-------- Excerpted data --------

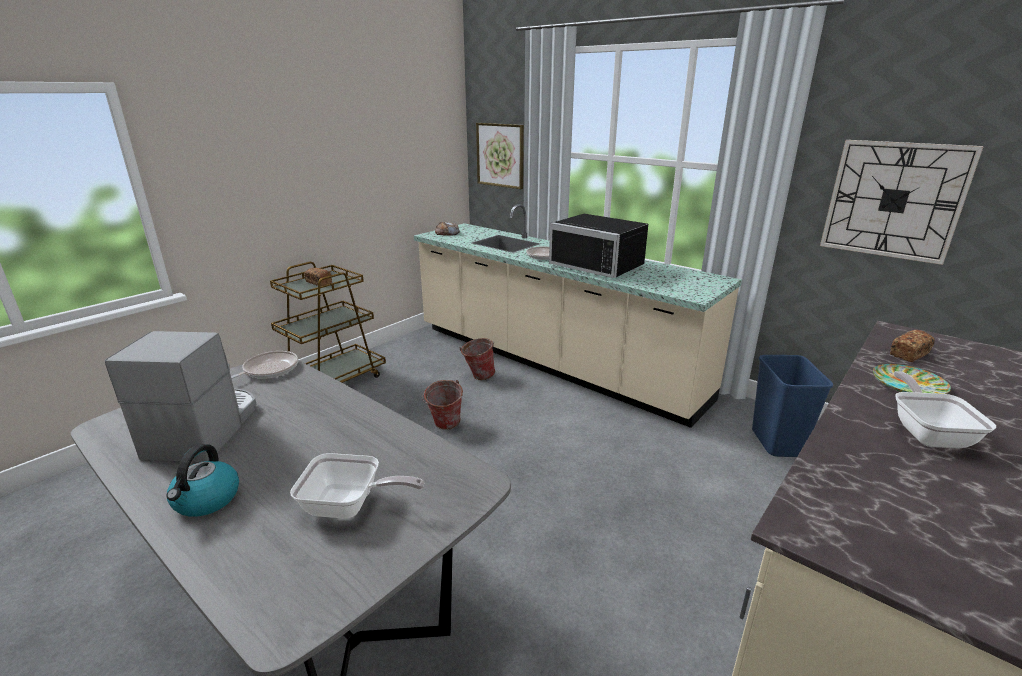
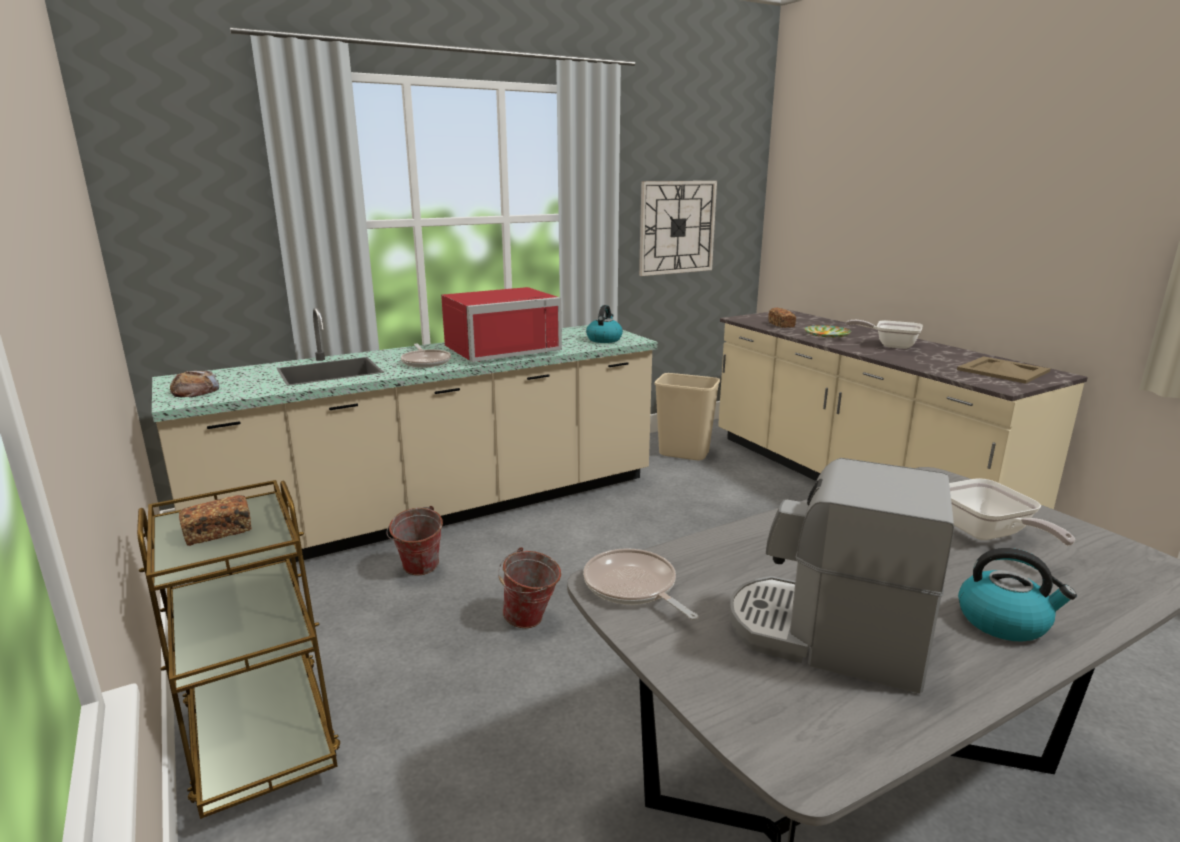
camera: 70 degrees left, 5 degrees down
(350, 506) = (987, 535): frying pan -> frying pan turned 135 degrees clockwise
(500, 155) = (200, 242): picture -> none
(600, 265) = (500, 349): black microwave -> red microwave
(679, 287) = (604, 339): none -> kettle
(777, 443) = (684, 453): blue trash can -> beige trash can
(919, 540) = (1002, 370): none -> beige tray

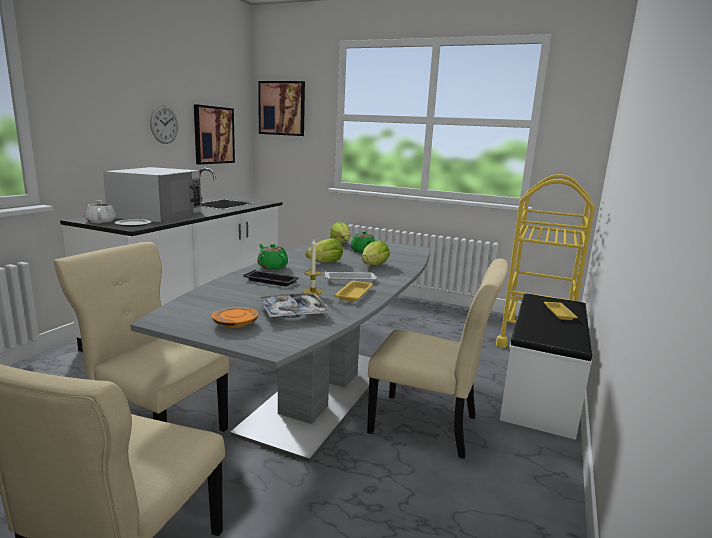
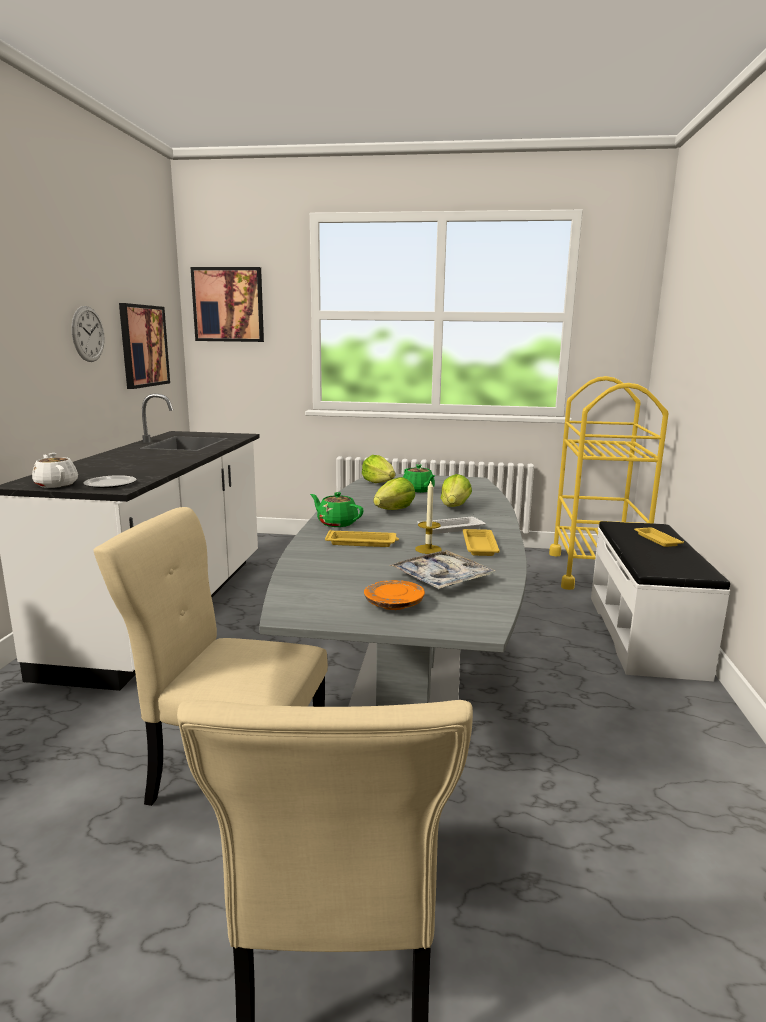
camera: 15 degrees left, 0 degrees up
(158, 214) = (120, 465): white microwave -> none
(272, 281) = (362, 542): black tray -> yellow tray
(428, 426) = (557, 696): beige chair -> none

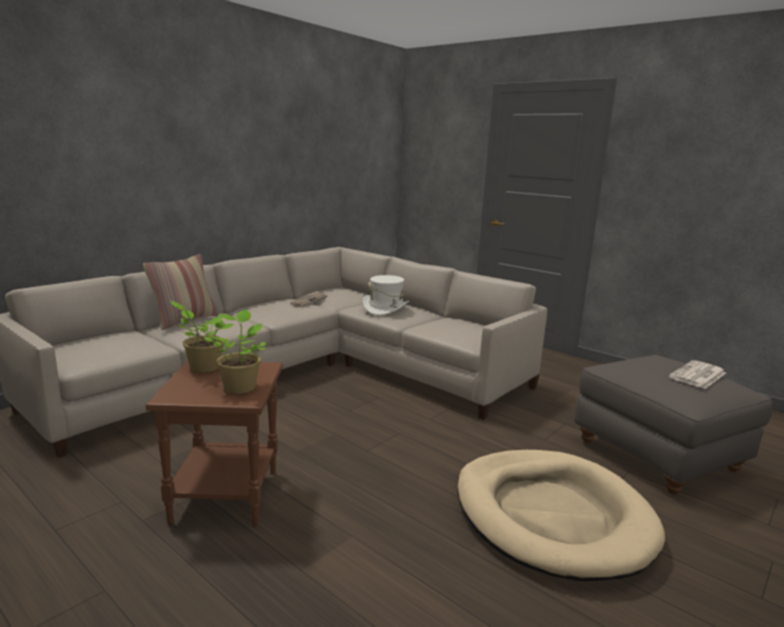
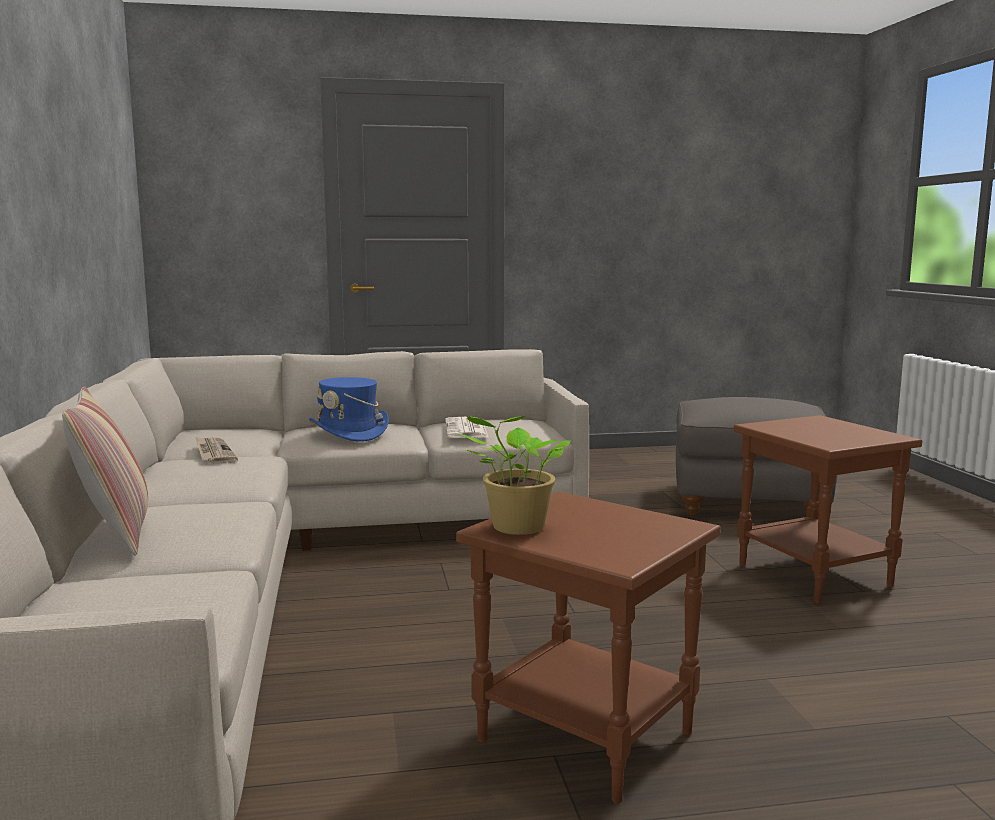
camera: 50 degrees left, 5 degrees down
(240, 387) = (630, 522): potted plant -> none
(386, 308) = (350, 432): white hat -> blue hat
(551, 516) = (810, 575): beige dog bed -> brown side table
(698, 375) = (774, 400): newspaper -> newspaper (466, 429)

--------

**Task brief:**
Your answer must be an exact copy of every entry, with the pictures left out.

**Answer box:**
camera: 70 degrees left, 5 degrees down
(350, 506) = (987, 535): frying pan -> frying pan turned 135 degrees clockwise
(500, 155) = (200, 242): picture -> none
(600, 265) = (500, 349): black microwave -> red microwave
(679, 287) = (604, 339): none -> kettle
(777, 443) = (684, 453): blue trash can -> beige trash can
(919, 540) = (1002, 370): none -> beige tray

camera: 15 degrees left, 0 degrees up
(158, 214) = (120, 465): white microwave -> none
(272, 281) = (362, 542): black tray -> yellow tray
(428, 426) = (557, 696): beige chair -> none

camera: 50 degrees left, 5 degrees down
(240, 387) = (630, 522): potted plant -> none
(386, 308) = (350, 432): white hat -> blue hat
(551, 516) = (810, 575): beige dog bed -> brown side table
(698, 375) = (774, 400): newspaper -> newspaper (466, 429)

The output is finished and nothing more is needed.